▶ _DESCRIPTION OF THE TASK_:
Your task is to give the records again exactly. Leave each picture out.
▼
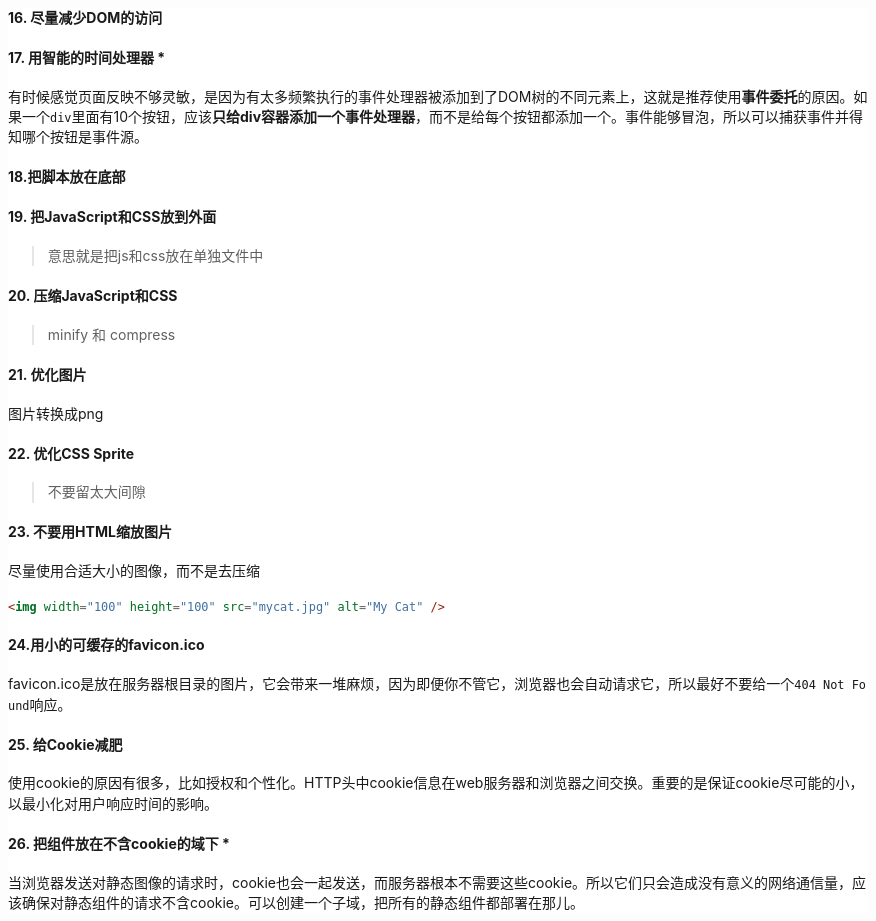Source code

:
#### 16. 尽量减少DOM的访问



#### 17. 用智能的时间处理器 *

有时候感觉页面反映不够灵敏，是因为有太多频繁执行的事件处理器被添加到了DOM树的不同元素上，这就是推荐使用**事件委托**的原因。如果一个`div`里面有10个按钮，应该**只给div容器添加一个事件处理器**，而不是给每个按钮都添加一个。事件能够冒泡，所以可以捕获事件并得知哪个按钮是事件源。 



#### 18.把脚本放在底部



#### 19. 把JavaScript和CSS放到外面

> 意思就是把js和css放在单独文件中



#### 20. 压缩JavaScript和CSS

> minify 和 compress



#### 21. 优化图片

图片转换成png



#### 22. 优化CSS Sprite

> 不要留太大间隙



#### 23. 不要用HTML缩放图片

尽量使用合适大小的图像，而不是去压缩

```html
<img width="100" height="100" src="mycat.jpg" alt="My Cat" />
```



#### 24.用小的可缓存的favicon.ico

favicon.ico是放在服务器根目录的图片，它会带来一堆麻烦，因为即便你不管它，浏览器也会自动请求它，所以最好不要给一个`404 Not Found`响应。 



#### 25. 给Cookie减肥

使用cookie的原因有很多，比如授权和个性化。HTTP头中cookie信息在web服务器和浏览器之间交换。重要的是保证cookie尽可能的小，以最小化对用户响应时间的影响。 



#### 26. 把组件放在不含cookie的域下  *

当浏览器发送对静态图像的请求时，cookie也会一起发送，而服务器根本不需要这些cookie。所以它们只会造成没有意义的网络通信量，应该确保对静态组件的请求不含cookie。可以创建一个子域，把所有的静态组件都部署在那儿。 
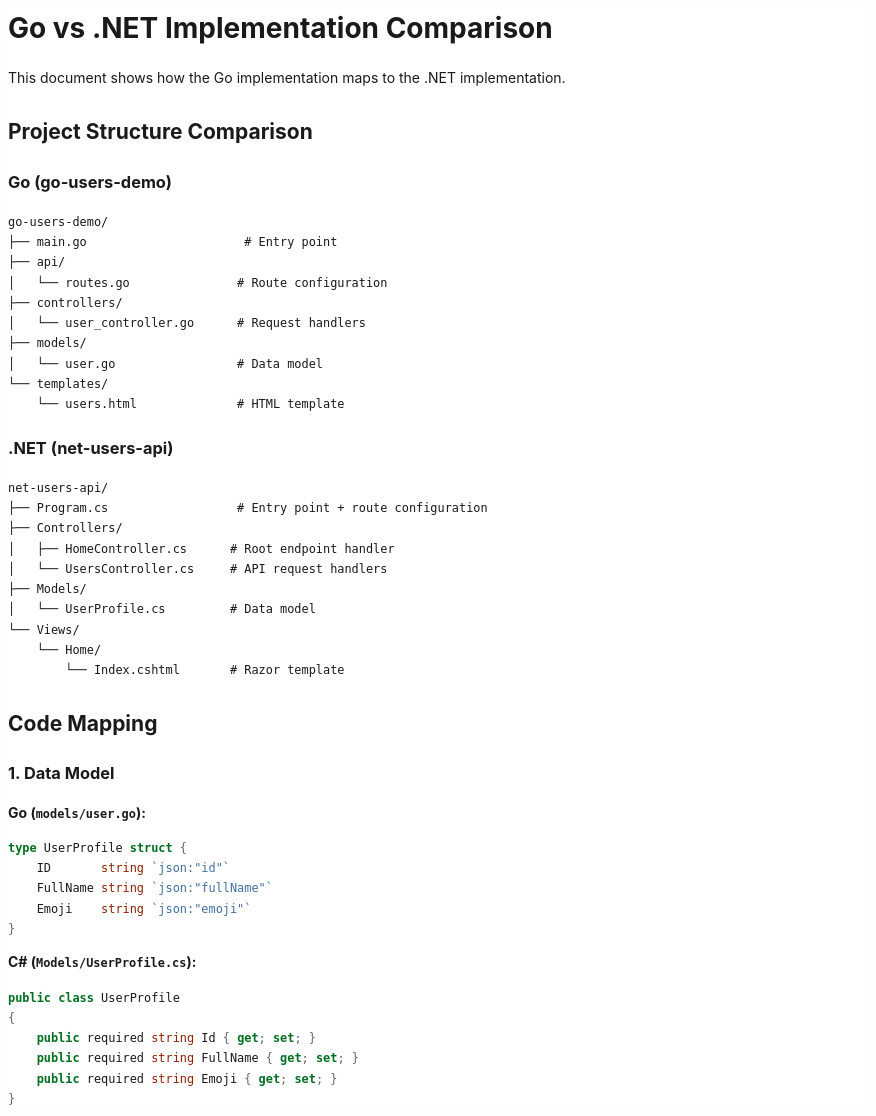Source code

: # Go vs .NET Implementation Comparison

This document shows how the Go implementation maps to the .NET implementation.

## Project Structure Comparison

### Go (go-users-demo)
```
go-users-demo/
├── main.go                      # Entry point
├── api/
│   └── routes.go               # Route configuration
├── controllers/
│   └── user_controller.go      # Request handlers
├── models/
│   └── user.go                 # Data model
└── templates/
    └── users.html              # HTML template
```

### .NET (net-users-api)
```
net-users-api/
├── Program.cs                  # Entry point + route configuration
├── Controllers/
│   ├── HomeController.cs      # Root endpoint handler
│   └── UsersController.cs     # API request handlers
├── Models/
│   └── UserProfile.cs         # Data model
└── Views/
    └── Home/
        └── Index.cshtml       # Razor template
```

## Code Mapping

### 1. Data Model

**Go (`models/user.go`):**
```go
type UserProfile struct {
    ID       string `json:"id"`
    FullName string `json:"fullName"`
    Emoji    string `json:"emoji"`
}
```

**C# (`Models/UserProfile.cs`):**
```csharp
public class UserProfile
{
    public required string Id { get; set; }
    public required string FullName { get; set; }
    public required string Emoji { get; set; }
}
```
▲
▶ _RESPONSE AREA_:
Source code

:
#### 16. 尽量减少DOM的访问



#### 17. 用智能的时间处理器 *

有时候感觉页面反映不够灵敏，是因为有太多频繁执行的事件处理器被添加到了DOM树的不同元素上，这就是推荐使用**事件委托**的原因。如果一个`div`里面有10个按钮，应该**只给div容器添加一个事件处理器**，而不是给每个按钮都添加一个。事件能够冒泡，所以可以捕获事件并得知哪个按钮是事件源。 



#### 18.把脚本放在底部



#### 19. 把JavaScript和CSS放到外面

> 意思就是把js和css放在单独文件中



#### 20. 压缩JavaScript和CSS

> minify 和 compress



#### 21. 优化图片

图片转换成png



#### 22. 优化CSS Sprite

> 不要留太大间隙



#### 23. 不要用HTML缩放图片

尽量使用合适大小的图像，而不是去压缩

```html
<img width="100" height="100" src="mycat.jpg" alt="My Cat" />
```



#### 24.用小的可缓存的favicon.ico

favicon.ico是放在服务器根目录的图片，它会带来一堆麻烦，因为即便你不管它，浏览器也会自动请求它，所以最好不要给一个`404 Not Found`响应。 



#### 25. 给Cookie减肥

使用cookie的原因有很多，比如授权和个性化。HTTP头中cookie信息在web服务器和浏览器之间交换。重要的是保证cookie尽可能的小，以最小化对用户响应时间的影响。 



#### 26. 把组件放在不含cookie的域下  *

当浏览器发送对静态图像的请求时，cookie也会一起发送，而服务器根本不需要这些cookie。所以它们只会造成没有意义的网络通信量，应该确保对静态组件的请求不含cookie。可以创建一个子域，把所有的静态组件都部署在那儿。 
Source code

: # Go vs .NET Implementation Comparison

This document shows how the Go implementation maps to the .NET implementation.

## Project Structure Comparison

### Go (go-users-demo)
```
go-users-demo/
├── main.go                      # Entry point
├── api/
│   └── routes.go               # Route configuration
├── controllers/
│   └── user_controller.go      # Request handlers
├── models/
│   └── user.go                 # Data model
└── templates/
    └── users.html              # HTML template
```

### .NET (net-users-api)
```
net-users-api/
├── Program.cs                  # Entry point + route configuration
├── Controllers/
│   ├── HomeController.cs      # Root endpoint handler
│   └── UsersController.cs     # API request handlers
├── Models/
│   └── UserProfile.cs         # Data model
└── Views/
    └── Home/
        └── Index.cshtml       # Razor template
```

## Code Mapping

### 1. Data Model

**Go (`models/user.go`):**
```go
type UserProfile struct {
    ID       string `json:"id"`
    FullName string `json:"fullName"`
    Emoji    string `json:"emoji"`
}
```

**C# (`Models/UserProfile.cs`):**
```csharp
public class UserProfile
{
    public required string Id { get; set; }
    public required string FullName { get; set; }
    public required string Emoji { get; set; }
}
```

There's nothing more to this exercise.